Waddell & Reed Settles Timing Case for $52M

Waddell & Reed reached an agreement with the Securities and Exchange Commission, New York Attorney General Eliot Spitzer and the Kansas Securities Commissioner over market-timing in its mutual funds between 1995 and 2003, agreeing to pay $50 million in restitution to investors and to reduce fees by $5 million a year for five years.

In addition, the company will pay Kansas $2 million for investor education. The company has also agreed to increase efforts to halt market timing, ensure fees charged to investors are negotiated at arm's length, establish an independent board of directors and improve disclosure of fees and expenses to investors.

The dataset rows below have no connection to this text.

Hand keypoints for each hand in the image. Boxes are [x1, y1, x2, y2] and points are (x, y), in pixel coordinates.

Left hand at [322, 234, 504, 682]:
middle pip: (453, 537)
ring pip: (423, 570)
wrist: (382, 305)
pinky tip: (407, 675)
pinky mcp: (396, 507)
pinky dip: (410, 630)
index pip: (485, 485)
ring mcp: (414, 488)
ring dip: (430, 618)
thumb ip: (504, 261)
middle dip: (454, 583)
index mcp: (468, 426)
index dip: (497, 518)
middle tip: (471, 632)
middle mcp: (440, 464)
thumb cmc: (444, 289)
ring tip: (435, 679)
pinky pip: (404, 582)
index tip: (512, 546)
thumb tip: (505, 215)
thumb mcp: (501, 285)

One fund where there was particularly active market-timing activity was the Waddell & Reed International Growth Fund. In exchange, the timers agreed to pay fees ranging from 25 basis points to 1% of assets. In the final 18 months of the market-timing activity, senior management was aware of the transgressions but did nothing to stop it.

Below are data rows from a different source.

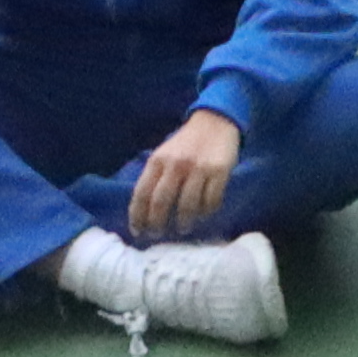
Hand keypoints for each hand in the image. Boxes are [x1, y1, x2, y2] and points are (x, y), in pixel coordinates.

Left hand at [125, 110, 247, 242]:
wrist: (216, 121)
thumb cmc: (186, 143)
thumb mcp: (164, 154)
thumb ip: (155, 176)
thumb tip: (144, 210)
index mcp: (158, 160)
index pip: (142, 193)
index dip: (138, 216)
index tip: (137, 231)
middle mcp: (176, 165)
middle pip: (161, 203)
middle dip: (157, 224)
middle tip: (158, 235)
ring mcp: (199, 168)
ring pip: (187, 206)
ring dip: (183, 223)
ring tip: (183, 228)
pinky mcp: (219, 171)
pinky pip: (211, 201)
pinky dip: (206, 213)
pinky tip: (203, 215)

The agreement concerned three of the company's subsidiaries, Waddell & Reed Investment Management, Waddell & Reed Service and Waddell & Reed Inc.

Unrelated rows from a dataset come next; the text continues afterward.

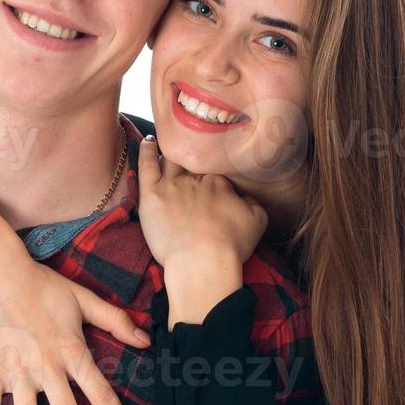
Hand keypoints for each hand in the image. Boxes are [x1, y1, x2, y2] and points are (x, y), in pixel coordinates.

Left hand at [136, 136, 267, 268]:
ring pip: (170, 158)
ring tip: (170, 144)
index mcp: (219, 181)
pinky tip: (148, 142)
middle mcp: (195, 177)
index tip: (212, 184)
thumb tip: (243, 197)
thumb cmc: (230, 245)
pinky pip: (146, 165)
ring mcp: (171, 183)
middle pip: (192, 162)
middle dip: (193, 159)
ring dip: (171, 150)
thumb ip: (252, 202)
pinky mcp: (151, 194)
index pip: (214, 170)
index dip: (213, 176)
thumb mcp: (258, 220)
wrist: (202, 262)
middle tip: (192, 157)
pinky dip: (146, 151)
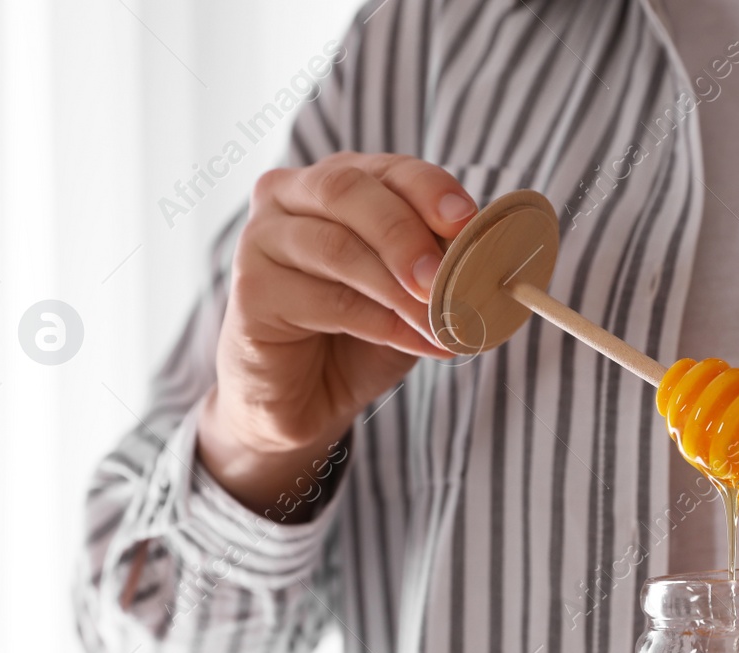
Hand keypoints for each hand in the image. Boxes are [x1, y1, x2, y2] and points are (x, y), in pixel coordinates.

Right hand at [199, 152, 477, 515]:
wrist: (305, 397)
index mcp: (339, 182)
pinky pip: (325, 299)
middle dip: (406, 234)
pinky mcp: (252, 291)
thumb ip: (437, 266)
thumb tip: (487, 258)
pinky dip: (382, 323)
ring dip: (398, 289)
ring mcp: (263, 240)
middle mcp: (291, 196)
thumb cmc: (359, 334)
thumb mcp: (410, 292)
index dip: (430, 190)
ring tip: (442, 322)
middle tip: (445, 278)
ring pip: (336, 247)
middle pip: (348, 191)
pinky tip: (419, 342)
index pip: (387, 168)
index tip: (466, 221)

"The evidence in this case showed that company officials didn't just look the other way at timing activities," Spitzer said. "They facilitated the transactions with full knowledge that small investors were being harmed."

Kansas Securities Commissioner Chris Biggs added: "This is an unfortunate situation in which a broker/dealer put its own interests and those of a few market timers over the interests of its long-term clients, many of whom are Kansas citizens. As a result, the firm has been assessed the largest fine the Office of the Securities Commissioner has ever imposed. However, Waddell & Reed has taken several recent strides to improve its compliance with the securities laws, and I am hopeful that today's settlement ends a sad chapter in the history of an otherwise reputable Kansas firm."